--- Supplied records Enclosed Below ---

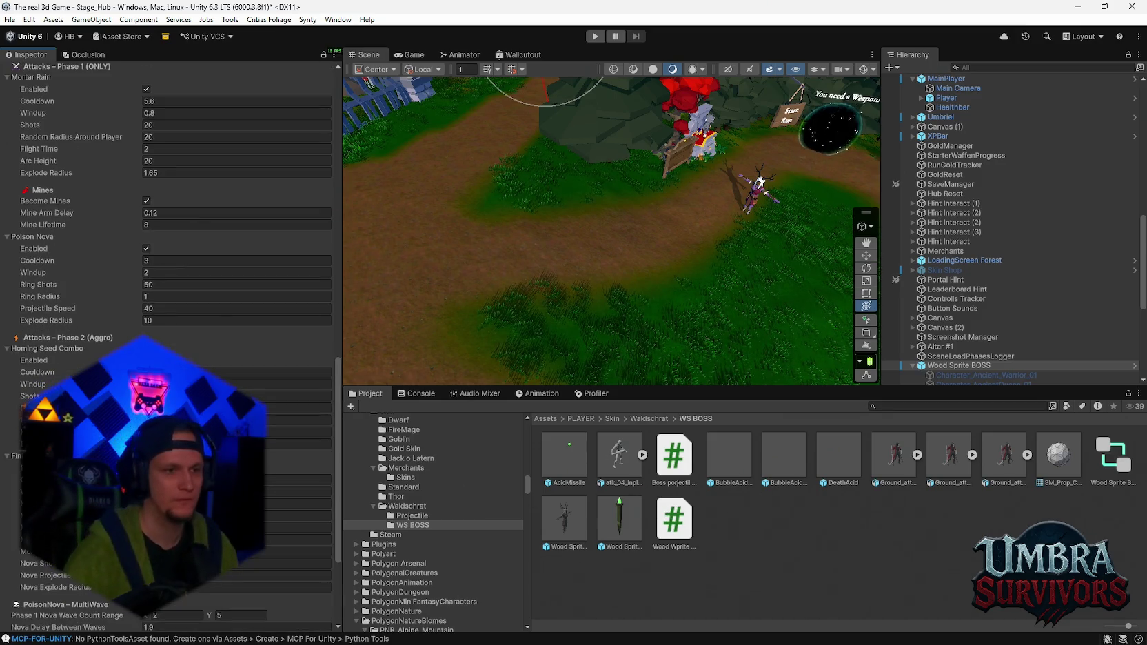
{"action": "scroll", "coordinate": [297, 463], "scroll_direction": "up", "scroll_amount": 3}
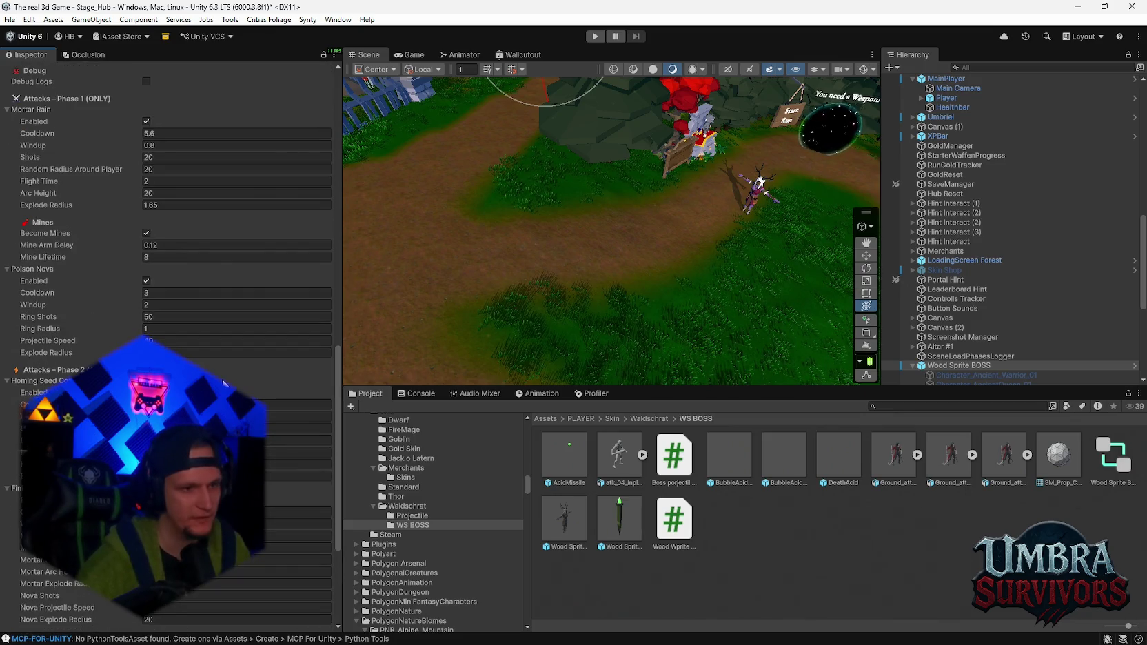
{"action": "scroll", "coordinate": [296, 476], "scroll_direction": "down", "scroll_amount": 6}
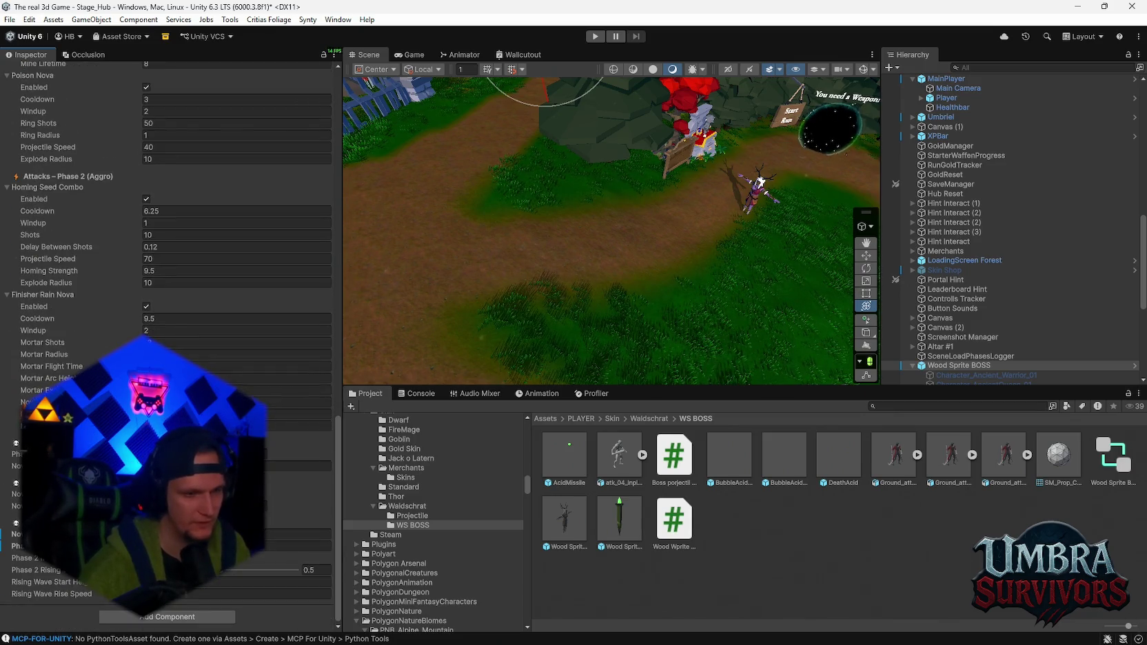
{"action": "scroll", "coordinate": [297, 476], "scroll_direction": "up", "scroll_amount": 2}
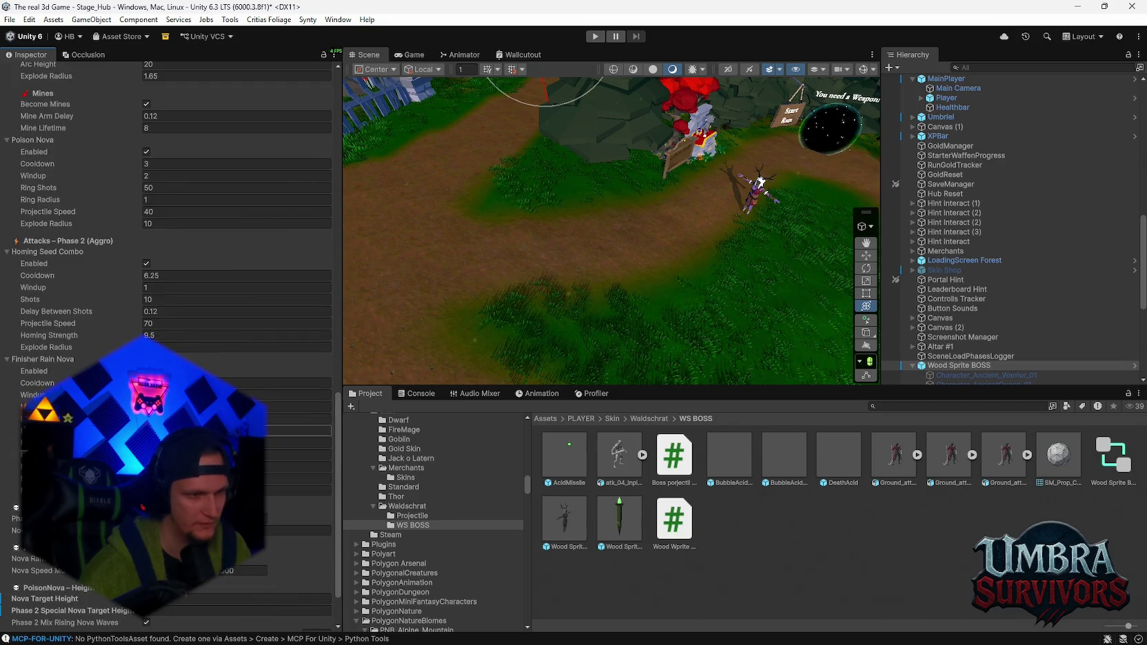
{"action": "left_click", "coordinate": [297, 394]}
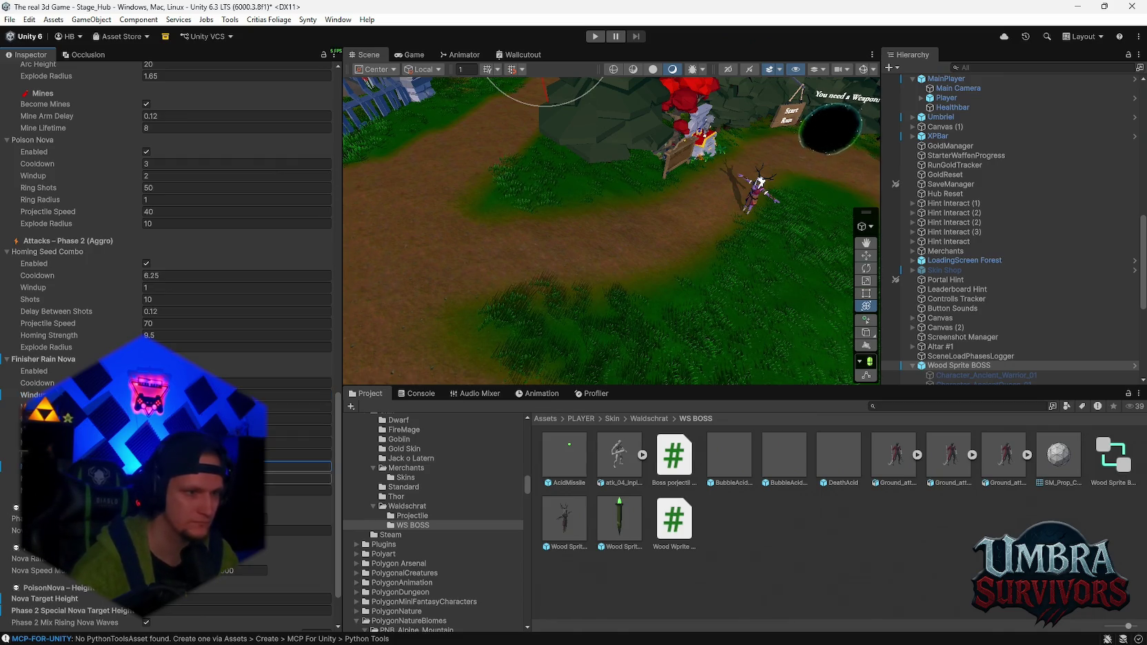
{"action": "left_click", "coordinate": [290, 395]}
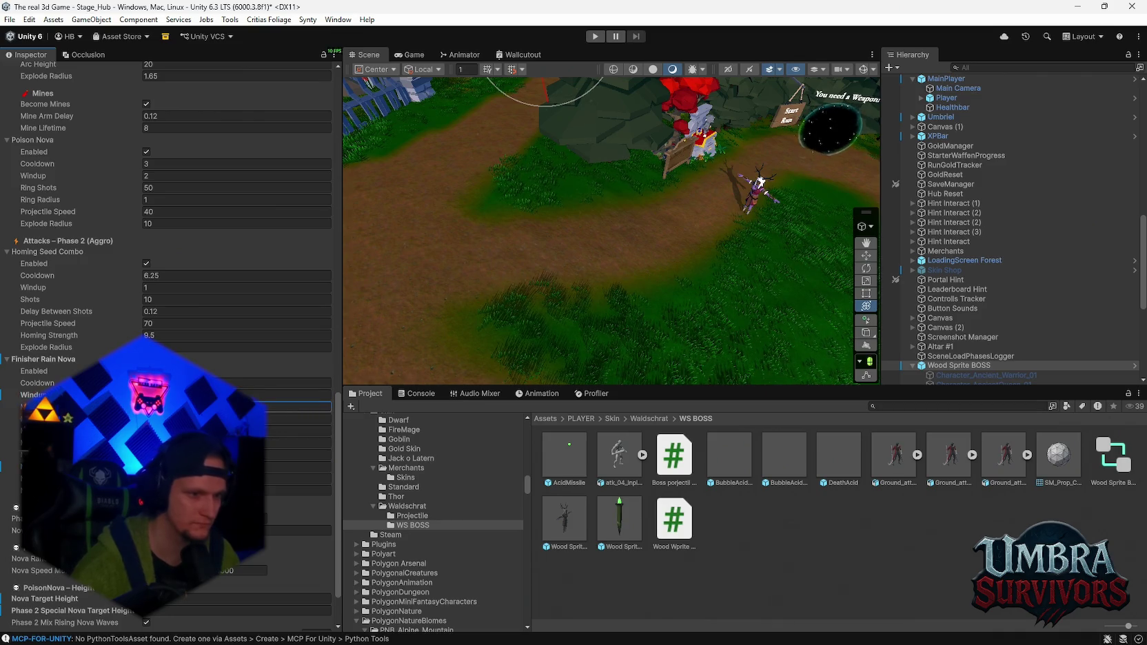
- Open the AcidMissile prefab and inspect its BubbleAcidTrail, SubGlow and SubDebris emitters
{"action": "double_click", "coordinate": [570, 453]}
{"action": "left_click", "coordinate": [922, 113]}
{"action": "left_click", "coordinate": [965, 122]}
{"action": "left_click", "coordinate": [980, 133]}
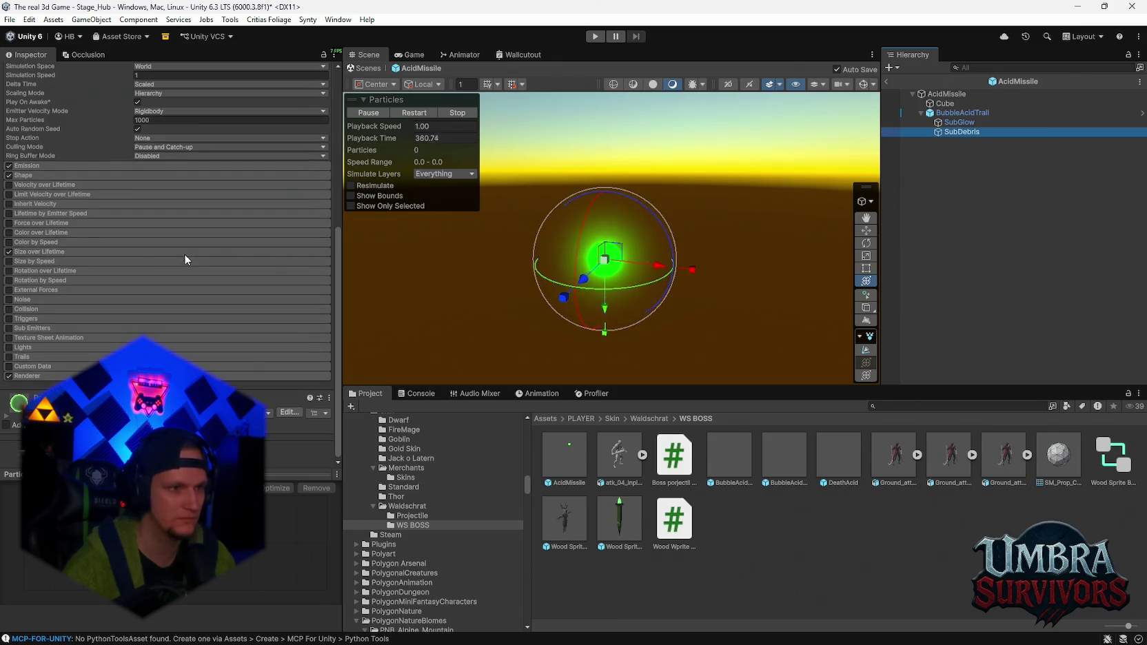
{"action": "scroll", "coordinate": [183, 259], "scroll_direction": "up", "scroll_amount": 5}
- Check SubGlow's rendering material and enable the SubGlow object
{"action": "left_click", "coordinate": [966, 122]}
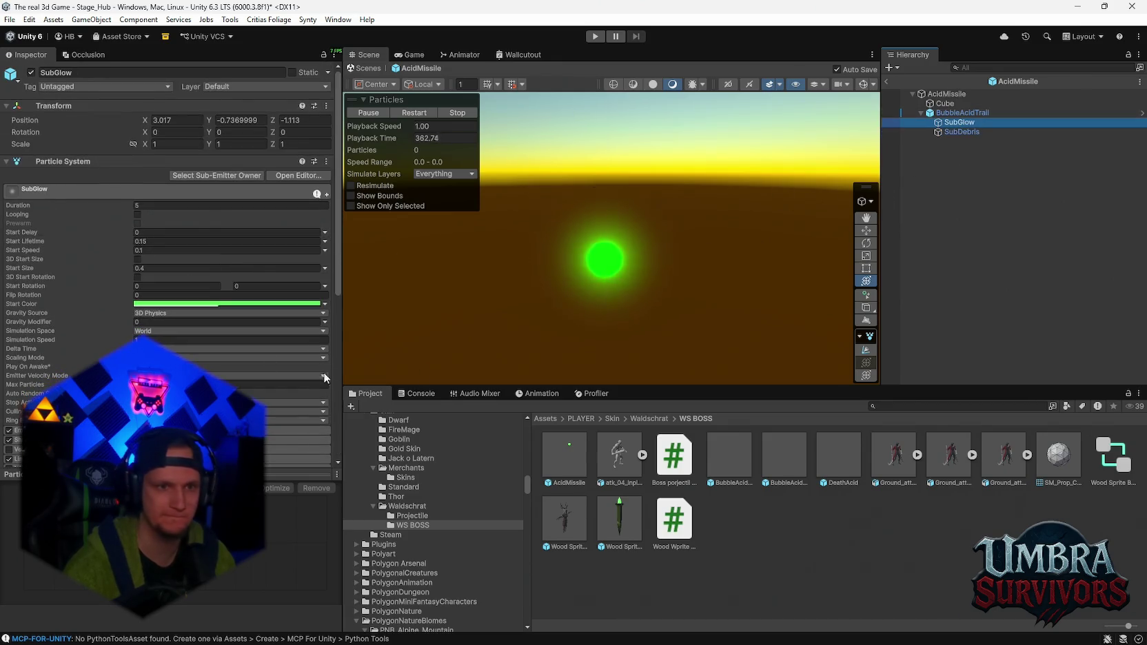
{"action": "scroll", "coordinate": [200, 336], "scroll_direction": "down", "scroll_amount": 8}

--- End of Enclosed Supplied records ---

▶ **Task requirements**: Transcribe the entries above word for word, but leave every picture out of your copy.

▶ **Written solution**:
{"action": "scroll", "coordinate": [297, 463], "scroll_direction": "up", "scroll_amount": 3}
{"action": "scroll", "coordinate": [296, 476], "scroll_direction": "down", "scroll_amount": 6}
{"action": "scroll", "coordinate": [297, 476], "scroll_direction": "up", "scroll_amount": 2}
{"action": "left_click", "coordinate": [297, 394]}
{"action": "left_click", "coordinate": [290, 395]}
- Open the AcidMissile prefab and inspect its BubbleAcidTrail, SubGlow and SubDebris emitters
{"action": "double_click", "coordinate": [570, 453]}
{"action": "left_click", "coordinate": [922, 113]}
{"action": "left_click", "coordinate": [965, 122]}
{"action": "left_click", "coordinate": [980, 133]}
{"action": "scroll", "coordinate": [183, 259], "scroll_direction": "up", "scroll_amount": 5}
- Check SubGlow's rendering material and enable the SubGlow object
{"action": "left_click", "coordinate": [966, 122]}
{"action": "scroll", "coordinate": [200, 336], "scroll_direction": "down", "scroll_amount": 8}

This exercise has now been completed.